# Problem description
Please repeat the lines below, exactly and only, from the one that holds "of human endometrial" through the one that holds "cells are negative".

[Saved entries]

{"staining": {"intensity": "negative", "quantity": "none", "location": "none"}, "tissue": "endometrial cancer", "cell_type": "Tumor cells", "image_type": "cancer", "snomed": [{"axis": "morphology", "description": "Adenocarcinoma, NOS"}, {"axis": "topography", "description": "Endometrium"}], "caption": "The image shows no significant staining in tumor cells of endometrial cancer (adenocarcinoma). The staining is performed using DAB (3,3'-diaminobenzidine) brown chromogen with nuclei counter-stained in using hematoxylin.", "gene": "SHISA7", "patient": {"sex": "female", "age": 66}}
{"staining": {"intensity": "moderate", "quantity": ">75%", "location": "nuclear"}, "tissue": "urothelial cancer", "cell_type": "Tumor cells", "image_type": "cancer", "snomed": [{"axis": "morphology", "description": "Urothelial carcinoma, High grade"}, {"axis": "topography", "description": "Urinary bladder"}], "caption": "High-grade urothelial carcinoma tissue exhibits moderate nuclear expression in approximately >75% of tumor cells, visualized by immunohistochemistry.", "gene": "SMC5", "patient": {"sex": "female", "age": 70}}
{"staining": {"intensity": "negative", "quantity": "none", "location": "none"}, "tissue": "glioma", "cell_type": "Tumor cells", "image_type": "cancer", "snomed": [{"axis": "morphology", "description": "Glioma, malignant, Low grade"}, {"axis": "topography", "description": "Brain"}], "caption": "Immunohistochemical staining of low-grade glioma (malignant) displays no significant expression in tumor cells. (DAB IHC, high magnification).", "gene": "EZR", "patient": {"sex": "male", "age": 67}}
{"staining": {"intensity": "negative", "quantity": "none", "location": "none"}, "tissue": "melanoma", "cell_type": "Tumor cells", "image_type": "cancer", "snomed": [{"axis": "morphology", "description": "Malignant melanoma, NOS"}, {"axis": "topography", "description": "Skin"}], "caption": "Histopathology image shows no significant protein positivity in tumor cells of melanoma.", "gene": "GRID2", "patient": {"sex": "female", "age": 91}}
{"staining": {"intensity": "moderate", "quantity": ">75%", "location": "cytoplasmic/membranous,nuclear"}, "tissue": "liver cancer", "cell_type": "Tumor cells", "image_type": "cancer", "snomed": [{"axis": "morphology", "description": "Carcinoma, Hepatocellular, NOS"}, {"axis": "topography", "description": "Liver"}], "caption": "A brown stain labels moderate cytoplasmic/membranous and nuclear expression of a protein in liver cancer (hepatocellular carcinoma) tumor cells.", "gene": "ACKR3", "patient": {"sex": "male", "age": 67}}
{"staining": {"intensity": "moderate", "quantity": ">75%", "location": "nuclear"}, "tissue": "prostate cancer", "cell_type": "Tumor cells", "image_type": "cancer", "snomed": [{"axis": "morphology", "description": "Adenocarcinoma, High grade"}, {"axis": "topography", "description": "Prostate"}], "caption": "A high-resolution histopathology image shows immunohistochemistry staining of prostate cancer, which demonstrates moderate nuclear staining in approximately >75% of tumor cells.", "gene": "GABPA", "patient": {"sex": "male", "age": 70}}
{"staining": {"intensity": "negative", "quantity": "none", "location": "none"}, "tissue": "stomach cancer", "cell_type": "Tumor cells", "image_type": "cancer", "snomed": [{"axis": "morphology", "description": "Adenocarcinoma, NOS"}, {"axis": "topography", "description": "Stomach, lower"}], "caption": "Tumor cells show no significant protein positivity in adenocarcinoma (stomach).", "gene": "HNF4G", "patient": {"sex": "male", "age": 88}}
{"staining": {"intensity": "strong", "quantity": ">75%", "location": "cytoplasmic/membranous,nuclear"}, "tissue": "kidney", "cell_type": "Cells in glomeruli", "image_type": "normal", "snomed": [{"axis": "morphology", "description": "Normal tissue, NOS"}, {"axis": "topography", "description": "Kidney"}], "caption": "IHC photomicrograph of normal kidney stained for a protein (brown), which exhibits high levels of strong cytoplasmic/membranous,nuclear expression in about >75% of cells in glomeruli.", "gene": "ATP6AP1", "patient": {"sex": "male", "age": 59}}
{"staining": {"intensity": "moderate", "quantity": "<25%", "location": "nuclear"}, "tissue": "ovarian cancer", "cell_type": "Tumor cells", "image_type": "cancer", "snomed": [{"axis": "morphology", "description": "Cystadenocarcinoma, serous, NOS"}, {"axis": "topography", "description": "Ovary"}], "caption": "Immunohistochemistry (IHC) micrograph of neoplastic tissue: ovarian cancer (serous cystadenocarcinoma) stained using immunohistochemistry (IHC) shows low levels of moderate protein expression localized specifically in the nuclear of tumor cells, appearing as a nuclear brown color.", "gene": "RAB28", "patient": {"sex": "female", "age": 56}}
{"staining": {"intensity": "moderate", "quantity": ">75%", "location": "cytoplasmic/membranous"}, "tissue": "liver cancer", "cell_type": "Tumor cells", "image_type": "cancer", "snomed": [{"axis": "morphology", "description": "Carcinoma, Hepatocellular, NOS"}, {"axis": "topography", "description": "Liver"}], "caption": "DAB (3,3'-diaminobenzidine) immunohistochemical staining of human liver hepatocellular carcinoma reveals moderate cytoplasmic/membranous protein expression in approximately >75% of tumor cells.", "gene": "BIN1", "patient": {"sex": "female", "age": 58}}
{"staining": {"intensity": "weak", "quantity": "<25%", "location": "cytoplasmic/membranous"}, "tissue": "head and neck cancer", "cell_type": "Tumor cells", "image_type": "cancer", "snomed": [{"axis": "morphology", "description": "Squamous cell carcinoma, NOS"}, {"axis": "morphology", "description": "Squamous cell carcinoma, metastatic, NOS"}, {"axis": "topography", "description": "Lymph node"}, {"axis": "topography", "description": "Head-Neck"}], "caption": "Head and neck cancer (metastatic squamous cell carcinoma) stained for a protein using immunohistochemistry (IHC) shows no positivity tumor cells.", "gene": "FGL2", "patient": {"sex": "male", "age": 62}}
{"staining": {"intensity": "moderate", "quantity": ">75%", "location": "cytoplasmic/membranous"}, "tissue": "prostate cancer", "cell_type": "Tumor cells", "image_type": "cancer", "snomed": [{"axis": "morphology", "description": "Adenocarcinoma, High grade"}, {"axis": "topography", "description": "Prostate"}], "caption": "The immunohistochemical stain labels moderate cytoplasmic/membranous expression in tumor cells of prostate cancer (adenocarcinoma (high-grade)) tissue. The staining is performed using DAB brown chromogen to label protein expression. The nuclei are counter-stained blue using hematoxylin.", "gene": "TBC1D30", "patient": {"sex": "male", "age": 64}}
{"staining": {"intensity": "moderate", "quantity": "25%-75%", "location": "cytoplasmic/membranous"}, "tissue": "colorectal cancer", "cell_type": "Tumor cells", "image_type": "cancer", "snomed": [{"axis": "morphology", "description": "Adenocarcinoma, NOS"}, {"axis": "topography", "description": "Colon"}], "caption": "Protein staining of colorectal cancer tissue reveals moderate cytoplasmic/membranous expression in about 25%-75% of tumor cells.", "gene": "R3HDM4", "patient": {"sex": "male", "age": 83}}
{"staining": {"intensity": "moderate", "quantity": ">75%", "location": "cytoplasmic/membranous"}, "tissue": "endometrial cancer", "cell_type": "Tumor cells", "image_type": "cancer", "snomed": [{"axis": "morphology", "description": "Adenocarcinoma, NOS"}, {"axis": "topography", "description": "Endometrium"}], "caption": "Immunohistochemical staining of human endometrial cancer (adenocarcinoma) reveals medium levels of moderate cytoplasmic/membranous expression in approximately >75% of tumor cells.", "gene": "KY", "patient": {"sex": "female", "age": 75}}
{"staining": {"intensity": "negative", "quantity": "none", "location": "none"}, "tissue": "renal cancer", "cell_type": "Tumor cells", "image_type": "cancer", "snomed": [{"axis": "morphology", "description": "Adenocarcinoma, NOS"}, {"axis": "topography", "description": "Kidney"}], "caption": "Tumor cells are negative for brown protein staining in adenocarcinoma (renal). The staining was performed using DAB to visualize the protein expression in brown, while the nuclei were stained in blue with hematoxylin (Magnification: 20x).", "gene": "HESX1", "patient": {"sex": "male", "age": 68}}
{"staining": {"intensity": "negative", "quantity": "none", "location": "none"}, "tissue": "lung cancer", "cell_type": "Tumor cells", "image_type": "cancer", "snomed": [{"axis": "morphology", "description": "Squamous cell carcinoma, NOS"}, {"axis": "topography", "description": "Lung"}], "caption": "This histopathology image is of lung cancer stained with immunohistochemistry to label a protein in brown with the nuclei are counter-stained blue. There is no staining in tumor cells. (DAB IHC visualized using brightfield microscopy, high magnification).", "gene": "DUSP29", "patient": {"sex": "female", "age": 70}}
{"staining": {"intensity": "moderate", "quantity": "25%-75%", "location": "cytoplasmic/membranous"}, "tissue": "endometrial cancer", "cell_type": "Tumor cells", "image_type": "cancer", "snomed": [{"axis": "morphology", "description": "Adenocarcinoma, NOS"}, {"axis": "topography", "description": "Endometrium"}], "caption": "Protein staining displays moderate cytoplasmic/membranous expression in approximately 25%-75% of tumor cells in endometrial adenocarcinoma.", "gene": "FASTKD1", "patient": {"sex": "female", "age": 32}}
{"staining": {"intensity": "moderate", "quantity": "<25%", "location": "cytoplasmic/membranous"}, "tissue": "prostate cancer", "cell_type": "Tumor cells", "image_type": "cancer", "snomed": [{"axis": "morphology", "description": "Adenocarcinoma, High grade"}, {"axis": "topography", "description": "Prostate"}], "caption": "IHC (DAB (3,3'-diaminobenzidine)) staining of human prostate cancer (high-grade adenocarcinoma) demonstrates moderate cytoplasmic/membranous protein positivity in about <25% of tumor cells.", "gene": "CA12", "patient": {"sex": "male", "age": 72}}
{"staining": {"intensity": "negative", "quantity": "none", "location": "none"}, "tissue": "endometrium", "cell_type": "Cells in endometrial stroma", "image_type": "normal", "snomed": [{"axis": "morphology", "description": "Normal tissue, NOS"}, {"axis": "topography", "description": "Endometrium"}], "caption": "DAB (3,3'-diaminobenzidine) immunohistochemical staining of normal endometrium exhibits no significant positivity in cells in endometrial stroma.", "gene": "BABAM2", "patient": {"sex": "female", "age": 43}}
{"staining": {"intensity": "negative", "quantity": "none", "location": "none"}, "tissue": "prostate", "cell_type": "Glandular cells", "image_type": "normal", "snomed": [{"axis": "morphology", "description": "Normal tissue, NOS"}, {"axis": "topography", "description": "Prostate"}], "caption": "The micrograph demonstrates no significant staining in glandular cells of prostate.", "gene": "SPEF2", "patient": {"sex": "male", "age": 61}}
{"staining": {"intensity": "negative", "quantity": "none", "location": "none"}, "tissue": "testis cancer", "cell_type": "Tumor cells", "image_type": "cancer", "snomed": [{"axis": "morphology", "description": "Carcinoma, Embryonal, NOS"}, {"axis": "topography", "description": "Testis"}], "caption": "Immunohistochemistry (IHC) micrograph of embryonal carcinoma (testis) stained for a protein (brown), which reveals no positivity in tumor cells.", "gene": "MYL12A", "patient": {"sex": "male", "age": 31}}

# Problem solution
{"staining": {"intensity": "moderate", "quantity": ">75%", "location": "cytoplasmic/membranous"}, "tissue": "endometrial cancer", "cell_type": "Tumor cells", "image_type": "cancer", "snomed": [{"axis": "morphology", "description": "Adenocarcinoma, NOS"}, {"axis": "topography", "description": "Endometrium"}], "caption": "Immunohistochemical staining of human endometrial cancer (adenocarcinoma) reveals medium levels of moderate cytoplasmic/membranous expression in approximately >75% of tumor cells.", "gene": "KY", "patient": {"sex": "female", "age": 75}}
{"staining": {"intensity": "negative", "quantity": "none", "location": "none"}, "tissue": "renal cancer", "cell_type": "Tumor cells", "image_type": "cancer", "snomed": [{"axis": "morphology", "description": "Adenocarcinoma, NOS"}, {"axis": "topography", "description": "Kidney"}], "caption": "Tumor cells are negative for brown protein staining in adenocarcinoma (renal). The staining was performed using DAB to visualize the protein expression in brown, while the nuclei were stained in blue with hematoxylin (Magnification: 20x).", "gene": "HESX1", "patient": {"sex": "male", "age": 68}}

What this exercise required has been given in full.